Barn Find
More Than Just Horses

by Wayne Heikkila
Once upon a time, I was working on a 1970 2‐door Torino (more on that later) and walked next door to the parts store and made a comment to its owner that I hoped the engine is savable. An elderly gentleman said that he had an older Ford that might need an engine. He was thinking of selling it but didn’t think anyone would purchase it with a bad engine. He also said that there was a catch to getting the car out of the barn, which really sparked my interest so we exchanged numbers.

A couple of days later, I called the number and talked to James – who started laughing but said to come take a look. After talking for a little while in his driveway, we started walking toward the barn with James telling me about the car. It was a Mustang he enjoyed driving and normally parked the car in the barn but, due to a problem with the door, he left the car outside for a couple of days. After the couple of days to repair the door, the car would not start. He opened the hood and found that someone had stripped the engine. So he covered the engine and pushed the car into the barn.

Over the years, James had built shelves all the way around the car so whoever wanted the car had to remove the shelves to access it and then put the shelves back. Still interested, we came to an agreement on the price – on a car I could not see.

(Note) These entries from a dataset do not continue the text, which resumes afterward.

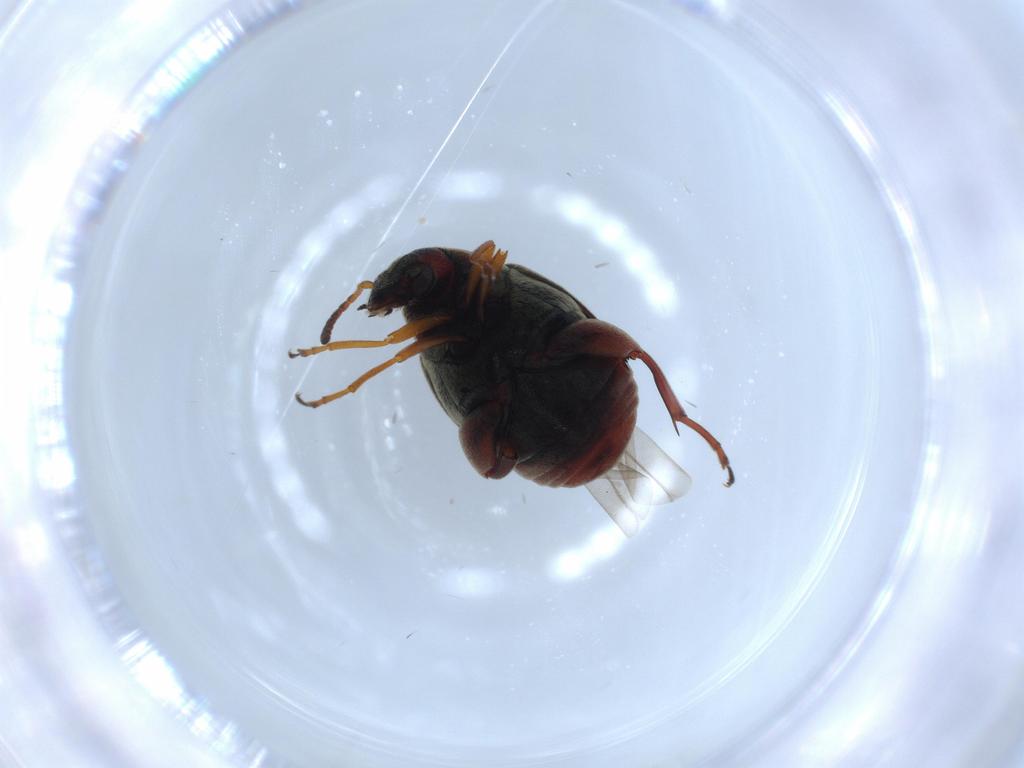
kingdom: Animalia
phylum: Arthropoda
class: Insecta
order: Coleoptera
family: Chrysomelidae
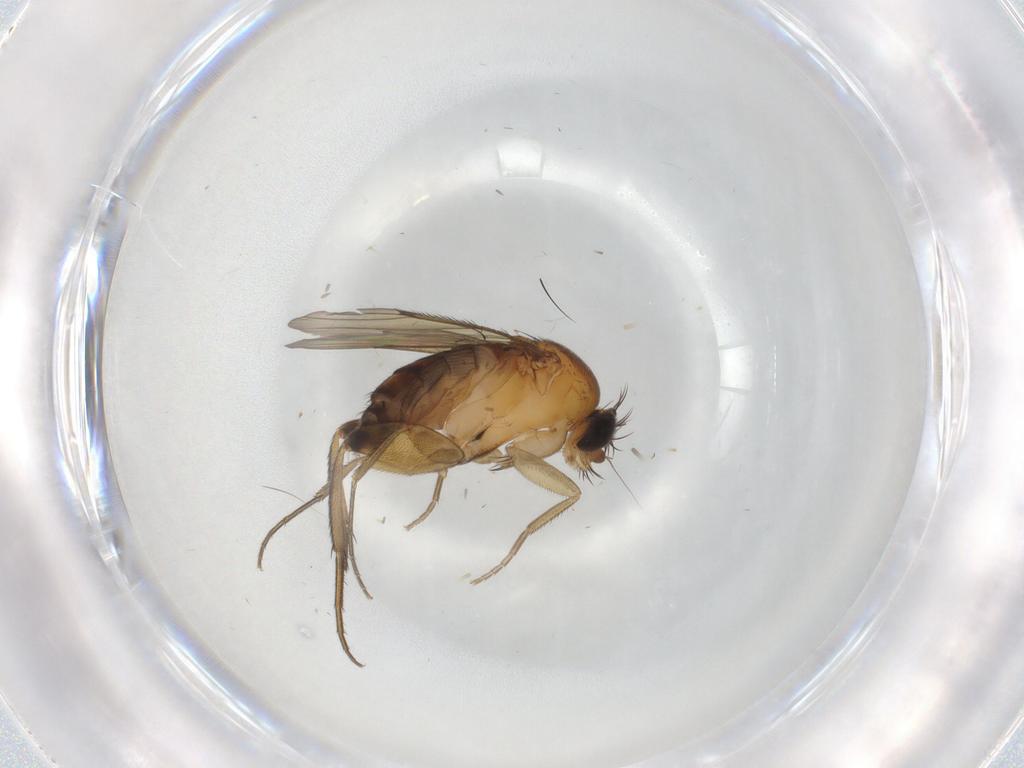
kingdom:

That Saturday, I showed up with my best friend Claude and a wrecker and we started removing the items from the front shelves and the deck that had been built over the shelves and the car. We found that the front shelves were not attached to the top deck so we were then able to pull the shelving unit out of the way and get our first look at the car.

Pulling back the tarp exposed a 1966 2+2 289 4‐speed fastback Mustang. With a quick look around and inside the car, I was very happy with what we were looking at but we really lacked time to inspect it. Claude started airing up the tires while I jacked it up to remove the blocks and put a tow strap around the rear end. Claude used the wench to pull the car free from its resting place and out into the sunlight. The car’s condition was amazing!

We didn’t have time to take it all in as we still had to fulfill my bargain. We removed everything from the back shelf which also wasn’t attached to the upper deck. The solution? Move the front shelf up against the wall, relocate the back unit to the middle, and put everything back on the shelves and the deck. Nothing to it.

James came out to look at the car as we were finishing up and told us the car had come from the dealer with a dual carb and dual point distributor. One could almost feel his pain about the theft.

When we got to the shop and got the car unloaded, the first thing I did was leave a message for our vintage parts guy Larry. We spent the next hours checking out the vehicle but it was now getting time to clean up for cruise night. Larry showed up to inspect the Mustang and it was like he had found a long lost friend. He recorded the VIN, took photos, and started a parts list having already brought some items from his storage. Larry insisted that only NOS parts should be used – exposing that he was already thinking of purchasing the car.

Sunday, I spent the day checking over the 24,000-mile car. Then Larry showed up like it was Christmas with a new fuel tank, sending unit, belts, hoses, fuel pump, fuel line, plugs, cap, rotor, filters, gaskets, battery – even tires – every part NOS.

It took two weeks every night after work replacing and installing all of the parts. I had squirted oil in the cylinders earlier in the week in preparation for the next Saturday with one thing in mind . . . to drive it that night.

The oil pump was primed before installing the distributor. I started cranking the engine then, after fuel reached the carbs, I connected the power to the coil and checked for spark. It was ready to start and it fired right off. As it idled and warmed up, smoke started billowing from the exhaust – what we look forward to when waking these sleeping engines. After letting the engine run for about 15 minutes, I shut it off to let it cool and then started it back up make engine adjustments like setting timing and adjusting the carbs. For its first test drive, I headed down the street and onto the freeway. The car ran great and drove perfectly. I put it back on the lift and checked it over very well and it was now ready for Saturday’s cruise night.

Claude and I enjoyed a night of cruising in this Mustang. This would be one of the last days I would drive the car because Larry bought it on Monday. The last time I talked to Larry, he still owned the car. For me, it was about finding the car and getting it running.